From where I started, I think we could have avoided coming to where we are today simply by accepting an architectural fault in our Constitution that the phrase "at least 15 per cent" will not help us in the Division of Revenue in the future. As we review our Constitution, let us not allow this discretion with or without the CRA in our next constitutional dispensation.

Second, if we retain the CRA — which I think we should — then we should shield it from the rather awkward subordination to Parliament and the National Treasury. It is very sadistic to create a responsibility for an institution and then proceed to make a mockery of the people working there. 

Third, let us be honest with ourselves. We have not been very good at reforming our laws to keep in touch with certain cardinal principles of good governance and good management of public resources as laid down in our Constitution. Year in year out, intellectuals and researchers have pointed out some inconsistencies between our Constitution and the Public Finance Management Act (PFMA).

I am almost sure that the CRA is appraised of all these issues and it can easily advise on the way forward if Parliament can care to listen to it. Some of these issues do not need constitutional review. They need a simple harmonisation between our existing laws and the supreme law.

And finally, and this is my sincere plea. Let us stop political posturing, chest thumping and name-calling as leaders if we want this nation to move forward.

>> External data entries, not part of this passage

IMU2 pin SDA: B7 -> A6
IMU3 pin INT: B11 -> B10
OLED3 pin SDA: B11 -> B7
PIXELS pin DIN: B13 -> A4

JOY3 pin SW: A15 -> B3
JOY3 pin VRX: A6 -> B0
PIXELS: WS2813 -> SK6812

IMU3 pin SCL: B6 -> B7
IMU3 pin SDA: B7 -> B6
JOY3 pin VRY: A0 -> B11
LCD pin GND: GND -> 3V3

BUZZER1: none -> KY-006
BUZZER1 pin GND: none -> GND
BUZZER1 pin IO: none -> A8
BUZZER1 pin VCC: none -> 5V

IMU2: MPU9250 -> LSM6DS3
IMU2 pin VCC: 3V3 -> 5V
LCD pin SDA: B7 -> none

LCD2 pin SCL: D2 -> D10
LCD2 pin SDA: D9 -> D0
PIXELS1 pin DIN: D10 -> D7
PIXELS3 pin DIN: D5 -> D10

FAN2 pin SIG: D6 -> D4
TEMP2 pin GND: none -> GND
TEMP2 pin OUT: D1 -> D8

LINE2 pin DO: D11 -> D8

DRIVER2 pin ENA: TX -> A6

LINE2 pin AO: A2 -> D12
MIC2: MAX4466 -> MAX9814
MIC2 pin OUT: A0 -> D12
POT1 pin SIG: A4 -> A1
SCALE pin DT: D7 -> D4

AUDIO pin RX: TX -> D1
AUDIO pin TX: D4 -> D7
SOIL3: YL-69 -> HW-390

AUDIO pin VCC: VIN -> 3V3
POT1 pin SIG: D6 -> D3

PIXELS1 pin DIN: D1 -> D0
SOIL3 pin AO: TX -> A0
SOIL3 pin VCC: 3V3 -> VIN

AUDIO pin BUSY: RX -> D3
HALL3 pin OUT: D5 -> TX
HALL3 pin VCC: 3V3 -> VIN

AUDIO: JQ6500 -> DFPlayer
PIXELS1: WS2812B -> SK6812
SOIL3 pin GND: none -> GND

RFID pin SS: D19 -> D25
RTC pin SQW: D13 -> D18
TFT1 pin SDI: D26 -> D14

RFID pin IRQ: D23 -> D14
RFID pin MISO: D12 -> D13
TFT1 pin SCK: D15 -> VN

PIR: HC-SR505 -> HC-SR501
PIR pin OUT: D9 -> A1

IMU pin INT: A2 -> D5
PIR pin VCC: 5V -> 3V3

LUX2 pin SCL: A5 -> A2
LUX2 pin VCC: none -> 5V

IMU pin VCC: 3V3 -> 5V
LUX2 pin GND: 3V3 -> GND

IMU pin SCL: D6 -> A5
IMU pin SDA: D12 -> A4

God gave us brains to think and not simply to shout so that we can be heard several miles away even when what we are talking about amounts to nothing but self-aggrandisement. The dictum "politicians are people who speak with their mouths open and their minds closed" is a very heavy burden that some of us are bearing rather unfairly. 

Let us seize some opportunity to put this heavy burden somewhere at the foot of the cross of reason before we drop dead down the hole of public wrath, which is fast gathering like a thunderstorm against the political class.